Je ne retouche pas mes images, à part le fond noir qui est densifié. Le défi est précisément d’obtenir des images étonnantes uniquement avec des effets spéciaux lors de la prise de vue, et sans retouche.
Comment trouvez-vous vos modèles ?
J’organise des castings où les modèles viennent par le bouche à oreille, le plus souvent d’anciens modèles en amènent de nouveaux. J’ai aussi des candidatures spontanées.
Mes nus dissimulent les détails du corps plus qu’ils ne le dévoilent. Ils mettent en avant ses lignes et ses formes. Du coup, les modèles sont en totale confiance. Elle savent que leur image sera magnifiée. En pratique, j’ai beaucoup plus de candidatures que de temps pour toutes les photographier.
J’ai lu que vos modèles participaient activement à tout le processus du développement photo, pourriez-vous nous parler de la relation que vous avez avec vos modèles lors de vos shootings ?

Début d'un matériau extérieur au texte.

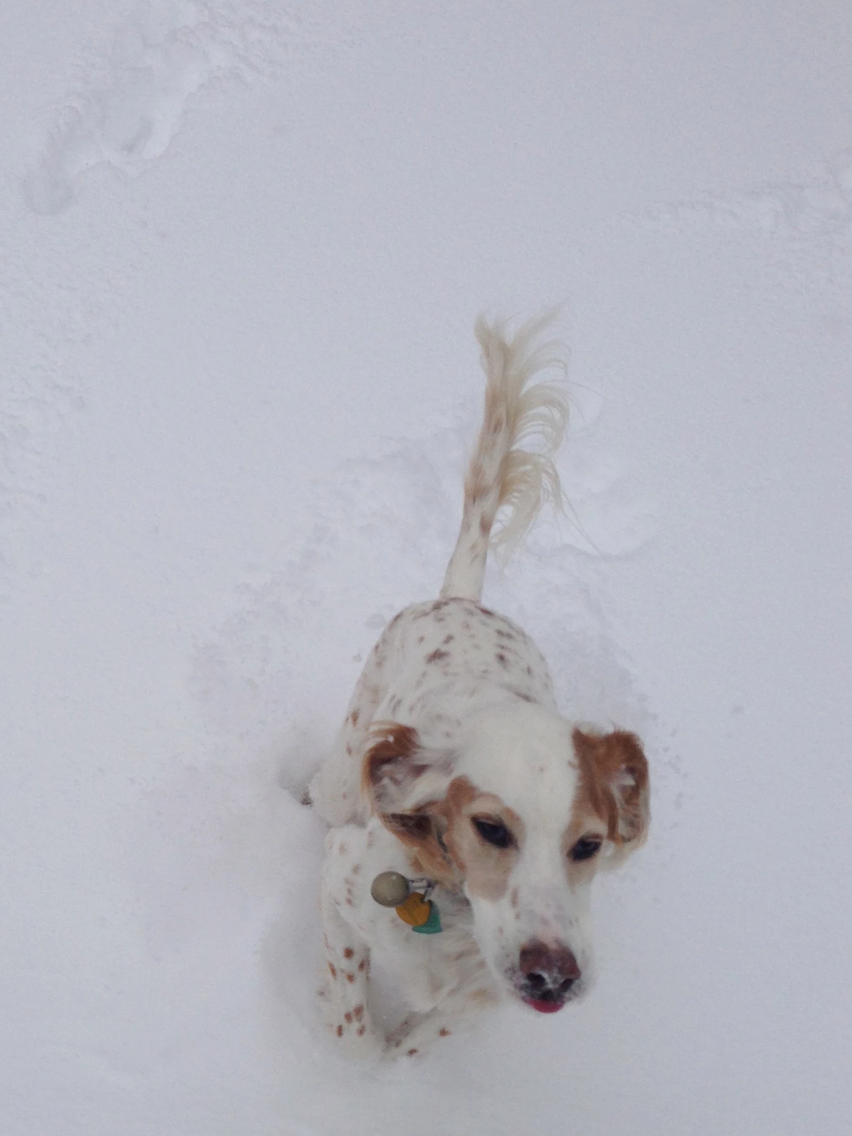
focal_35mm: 51
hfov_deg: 28.2
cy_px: 766
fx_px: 1674
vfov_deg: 37.1
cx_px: 239
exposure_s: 1/3012
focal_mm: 4.13
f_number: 2.4
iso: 50
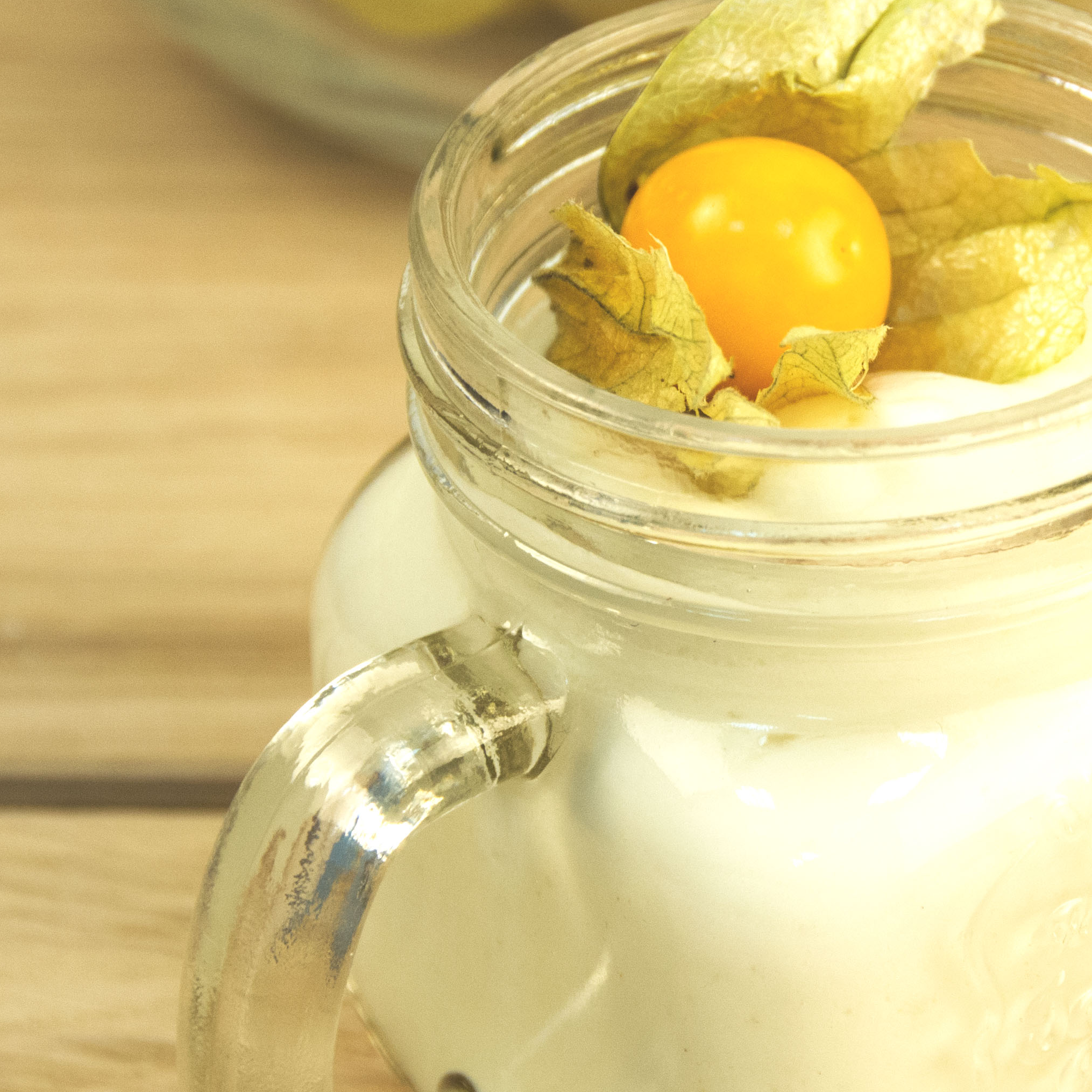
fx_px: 9922
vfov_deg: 6.3
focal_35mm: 278
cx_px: 831
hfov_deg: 6.3
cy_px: 502
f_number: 7.1
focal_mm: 90
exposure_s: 1/100
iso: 800
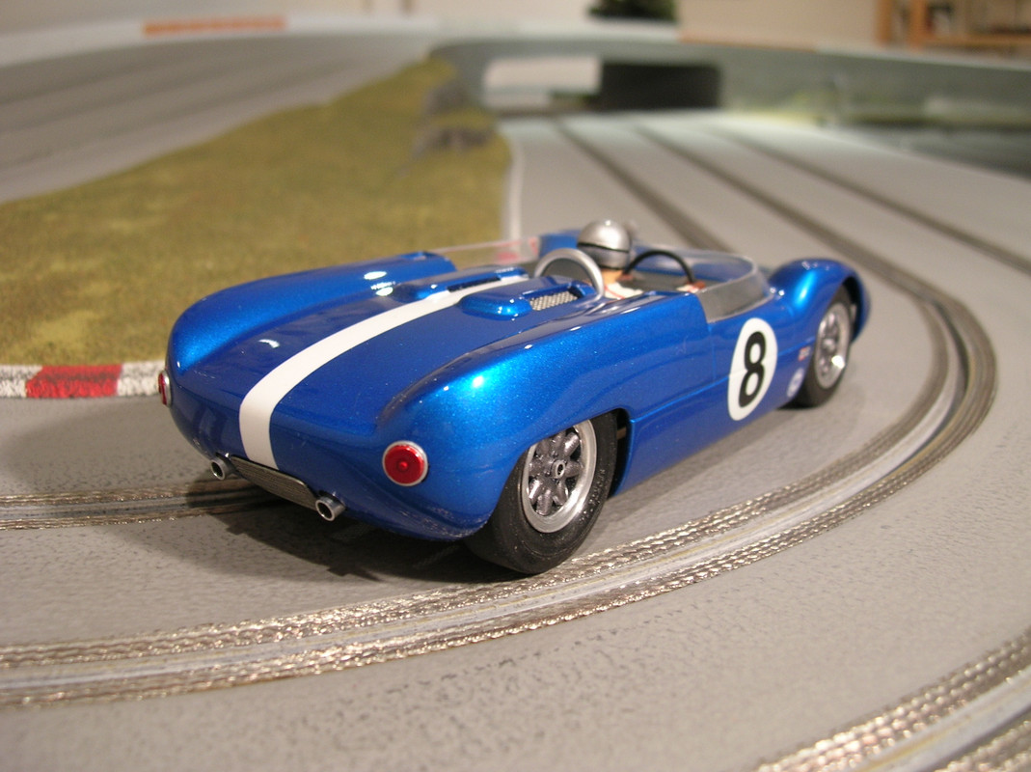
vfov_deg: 39.6
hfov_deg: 51.4
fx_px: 1071
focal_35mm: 36
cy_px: 386
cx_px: 516
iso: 54
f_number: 2.7
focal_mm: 6
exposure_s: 1/3.7
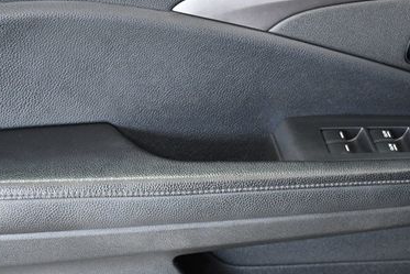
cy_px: 156
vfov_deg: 12.7
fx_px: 1230
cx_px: 288
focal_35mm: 108
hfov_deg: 18.8
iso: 2500
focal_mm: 42
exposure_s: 1/100
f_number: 5
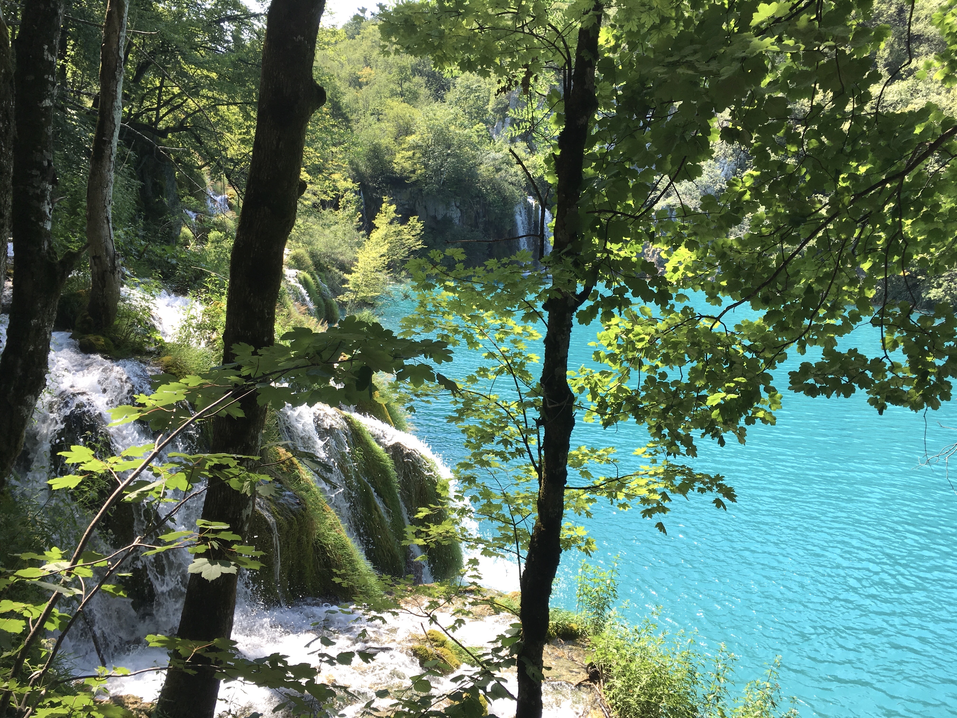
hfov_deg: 61.7
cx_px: 478
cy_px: 359
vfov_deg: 48.2
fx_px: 802
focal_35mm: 29
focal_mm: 4.15
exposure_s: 1/460
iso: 25
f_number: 2.2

Ma communication avant les prises de vue vise à bien leur faire comprendre les paramètres techniques : rester dans la zone de mise au point des projections, vitesse et rythme des gestuelles. Angle du corps par rapport à l’éclairage. Je détaille en amont le vocabulaire que je vais utiliser pour les diriger. Pas toujours facile car la communication se fait souvent en anglais.
Pendant la prise de vue, j’alterne des périodes de contrôle précis des poses avec des temps où je les laisse s’exprimer librement. Après la séance je regarde les photos avec elles. Je leur demande de choisir les 5 qu’elles préfèrent. Cela m’enrichit d’avoir leur regard sur elles-mêmes et sur mes images.
Parfois, si le modèle le souhaite, ou si elle est graphiste, je lui demande en amont de créer de images à projeter sur elle-même, j’appelle cela des « créagrammes ».
Quel matériel utilisez vous pour vos séries ? Utilisez-vous un logiciel de retouche ?
J’utilise un Canon EOS 5D MarkIII. Mes objectifs préférés sont les zooms 70-200mm et le 17-40mm. Je développe les photos avec Lightroom. Je limite mon intervention à ce que j’aurais su faire en chambre noire, c’est-à-dire, ajustement des contrastes et des noirs.